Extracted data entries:
::::::::

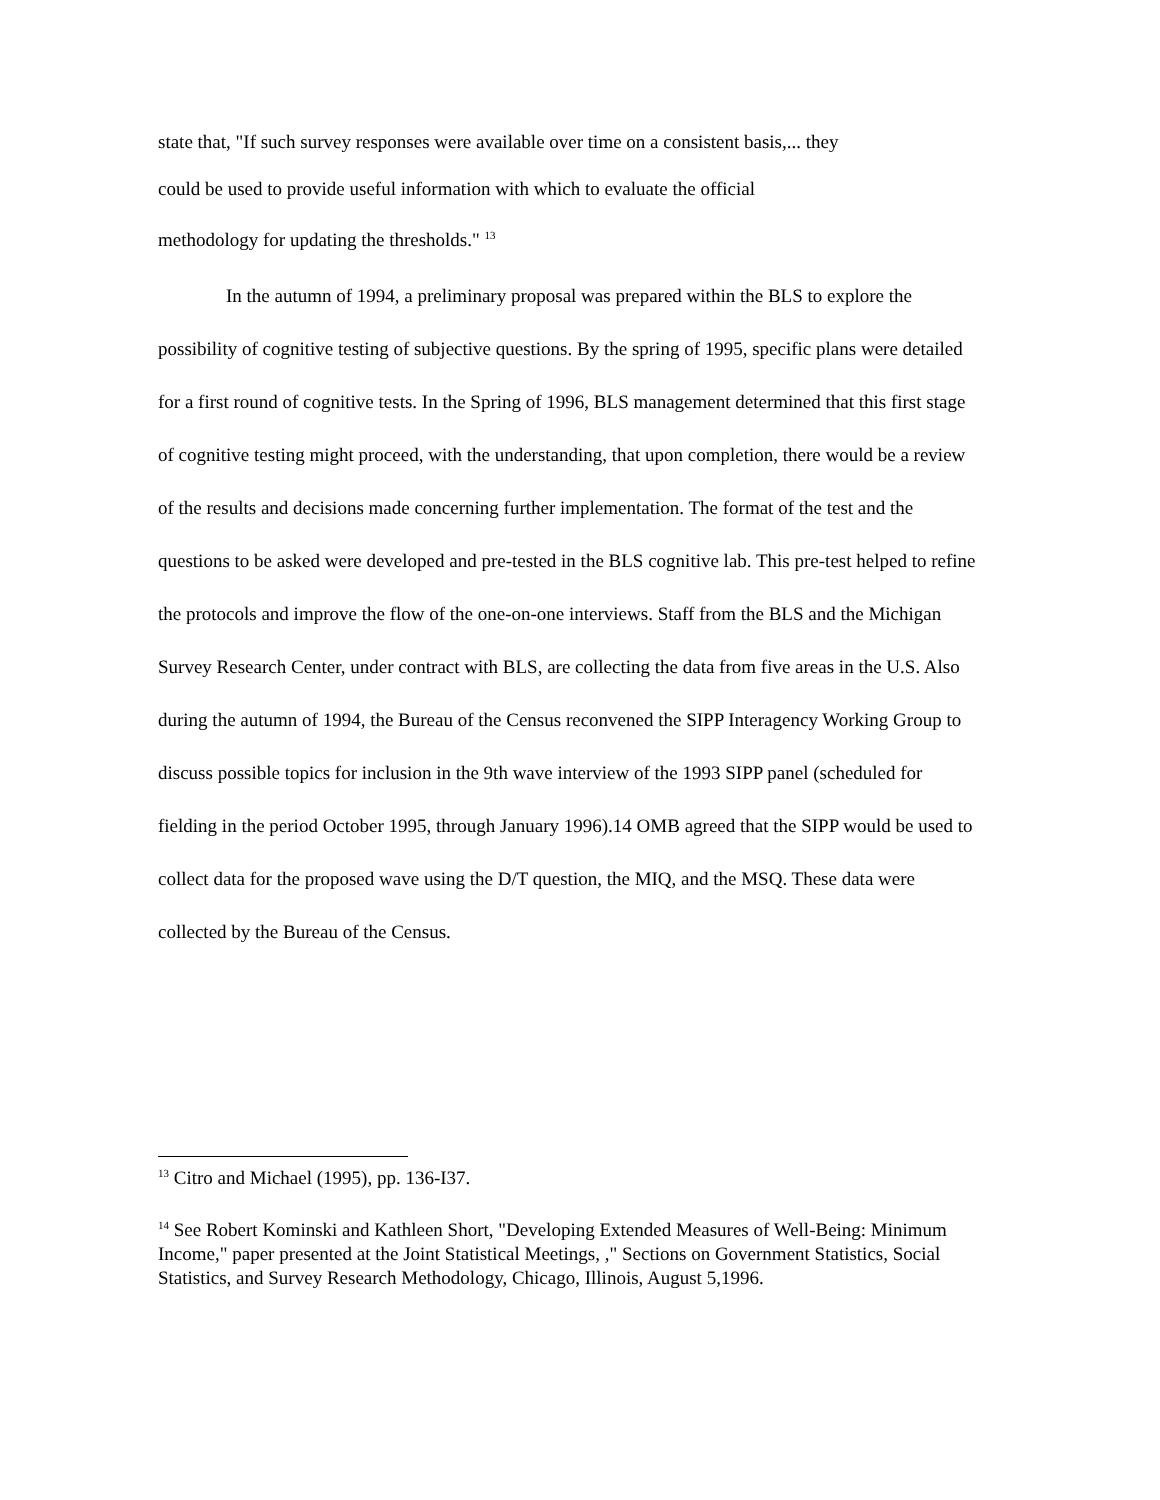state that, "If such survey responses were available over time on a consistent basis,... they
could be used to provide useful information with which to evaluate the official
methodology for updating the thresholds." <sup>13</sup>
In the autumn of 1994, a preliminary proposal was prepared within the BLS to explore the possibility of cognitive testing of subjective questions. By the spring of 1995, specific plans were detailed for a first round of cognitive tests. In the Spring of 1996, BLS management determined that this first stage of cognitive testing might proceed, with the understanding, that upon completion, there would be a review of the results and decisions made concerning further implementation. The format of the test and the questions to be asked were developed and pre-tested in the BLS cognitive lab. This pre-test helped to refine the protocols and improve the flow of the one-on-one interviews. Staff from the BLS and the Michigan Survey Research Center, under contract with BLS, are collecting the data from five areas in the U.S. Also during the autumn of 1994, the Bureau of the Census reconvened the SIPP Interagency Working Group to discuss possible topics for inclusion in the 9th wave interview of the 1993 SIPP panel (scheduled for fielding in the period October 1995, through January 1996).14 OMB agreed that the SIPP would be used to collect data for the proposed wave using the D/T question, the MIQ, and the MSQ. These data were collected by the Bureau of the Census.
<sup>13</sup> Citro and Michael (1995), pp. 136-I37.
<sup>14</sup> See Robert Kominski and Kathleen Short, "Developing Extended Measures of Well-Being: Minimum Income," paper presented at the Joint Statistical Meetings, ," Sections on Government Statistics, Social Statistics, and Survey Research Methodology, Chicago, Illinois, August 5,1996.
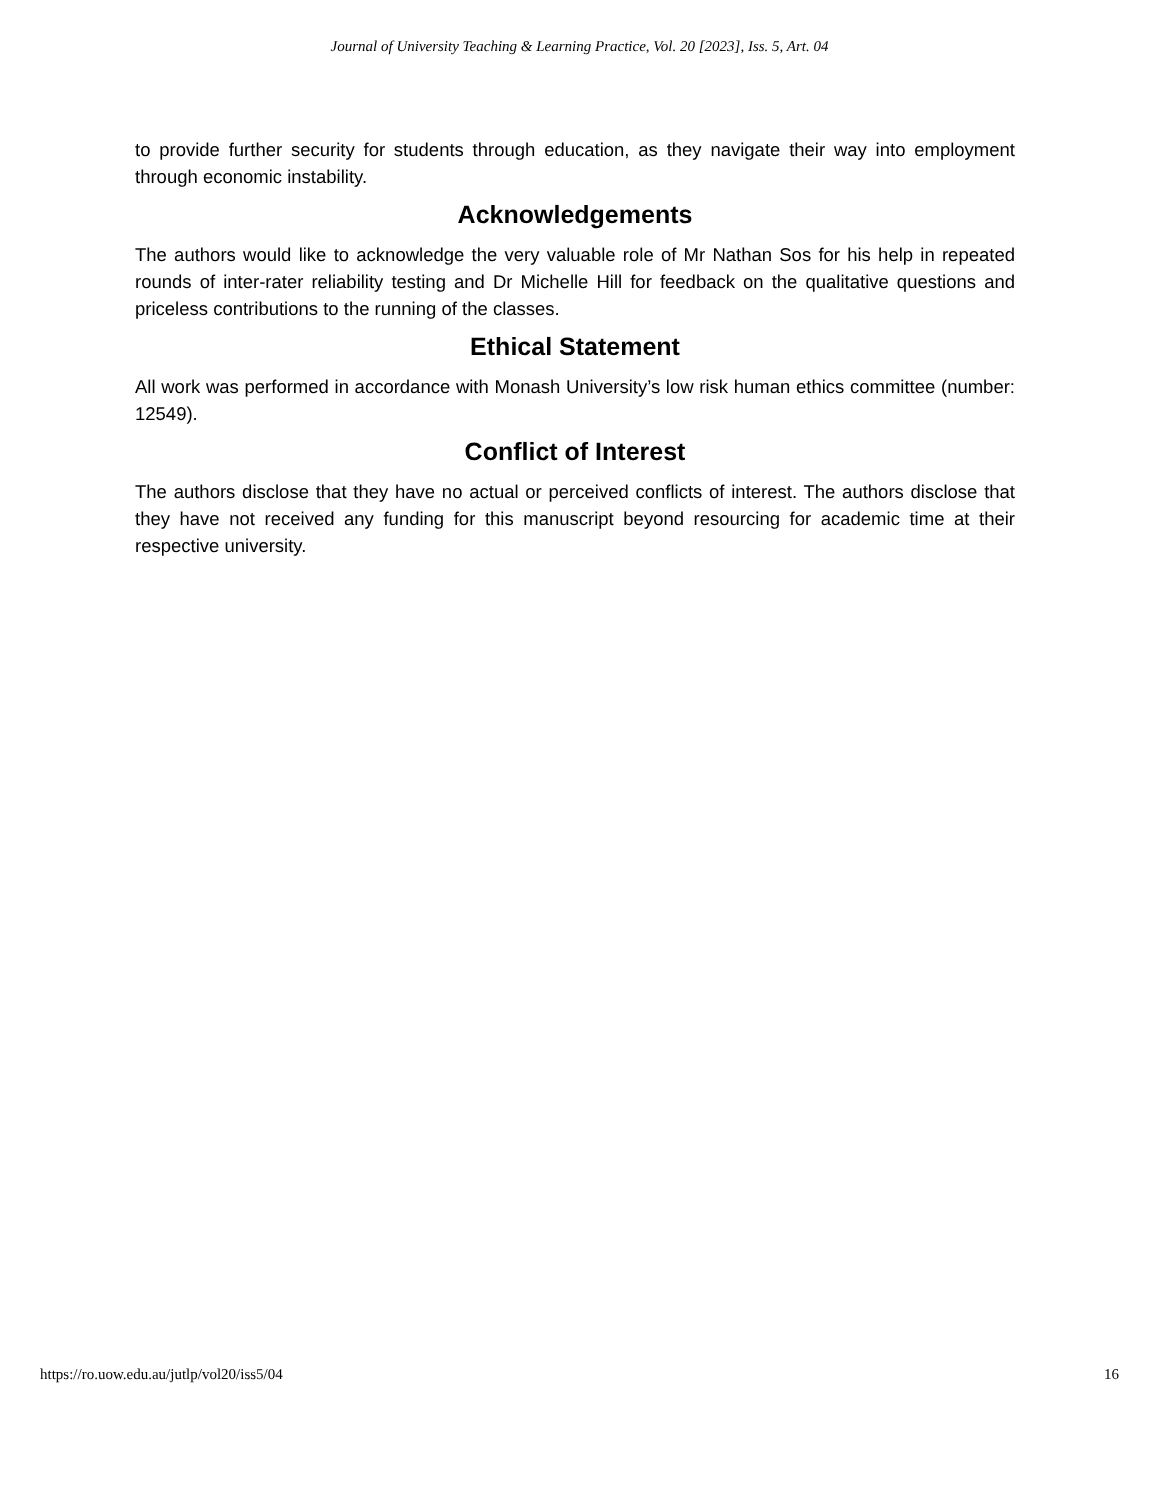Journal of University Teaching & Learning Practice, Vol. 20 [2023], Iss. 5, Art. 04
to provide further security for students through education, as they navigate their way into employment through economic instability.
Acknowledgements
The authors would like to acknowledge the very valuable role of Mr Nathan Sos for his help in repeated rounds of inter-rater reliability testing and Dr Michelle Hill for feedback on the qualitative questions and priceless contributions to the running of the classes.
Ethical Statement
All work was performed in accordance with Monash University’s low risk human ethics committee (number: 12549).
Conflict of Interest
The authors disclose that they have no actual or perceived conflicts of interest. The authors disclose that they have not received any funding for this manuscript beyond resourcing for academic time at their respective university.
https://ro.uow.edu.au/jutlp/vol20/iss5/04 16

::::::::

● **Task description**:
The reply should repeat the data in full, exactly as given, and contain no pictures.

● **Solution to the exercise**:
state that, "If such survey responses were available over time on a consistent basis,... they
could be used to provide useful information with which to evaluate the official
methodology for updating the thresholds." <sup>13</sup>
In the autumn of 1994, a preliminary proposal was prepared within the BLS to explore the possibility of cognitive testing of subjective questions. By the spring of 1995, specific plans were detailed for a first round of cognitive tests. In the Spring of 1996, BLS management determined that this first stage of cognitive testing might proceed, with the understanding, that upon completion, there would be a review of the results and decisions made concerning further implementation. The format of the test and the questions to be asked were developed and pre-tested in the BLS cognitive lab. This pre-test helped to refine the protocols and improve the flow of the one-on-one interviews. Staff from the BLS and the Michigan Survey Research Center, under contract with BLS, are collecting the data from five areas in the U.S. Also during the autumn of 1994, the Bureau of the Census reconvened the SIPP Interagency Working Group to discuss possible topics for inclusion in the 9th wave interview of the 1993 SIPP panel (scheduled for fielding in the period October 1995, through January 1996).14 OMB agreed that the SIPP would be used to collect data for the proposed wave using the D/T question, the MIQ, and the MSQ. These data were collected by the Bureau of the Census.
<sup>13</sup> Citro and Michael (1995), pp. 136-I37.
<sup>14</sup> See Robert Kominski and Kathleen Short, "Developing Extended Measures of Well-Being: Minimum Income," paper presented at the Joint Statistical Meetings, ," Sections on Government Statistics, Social Statistics, and Survey Research Methodology, Chicago, Illinois, August 5,1996.
Journal of University Teaching & Learning Practice, Vol. 20 [2023], Iss. 5, Art. 04
to provide further security for students through education, as they navigate their way into employment through economic instability.
Acknowledgements
The authors would like to acknowledge the very valuable role of Mr Nathan Sos for his help in repeated rounds of inter-rater reliability testing and Dr Michelle Hill for feedback on the qualitative questions and priceless contributions to the running of the classes.
Ethical Statement
All work was performed in accordance with Monash University’s low risk human ethics committee (number: 12549).
Conflict of Interest
The authors disclose that they have no actual or perceived conflicts of interest. The authors disclose that they have not received any funding for this manuscript beyond resourcing for academic time at their respective university.
https://ro.uow.edu.au/jutlp/vol20/iss5/04 16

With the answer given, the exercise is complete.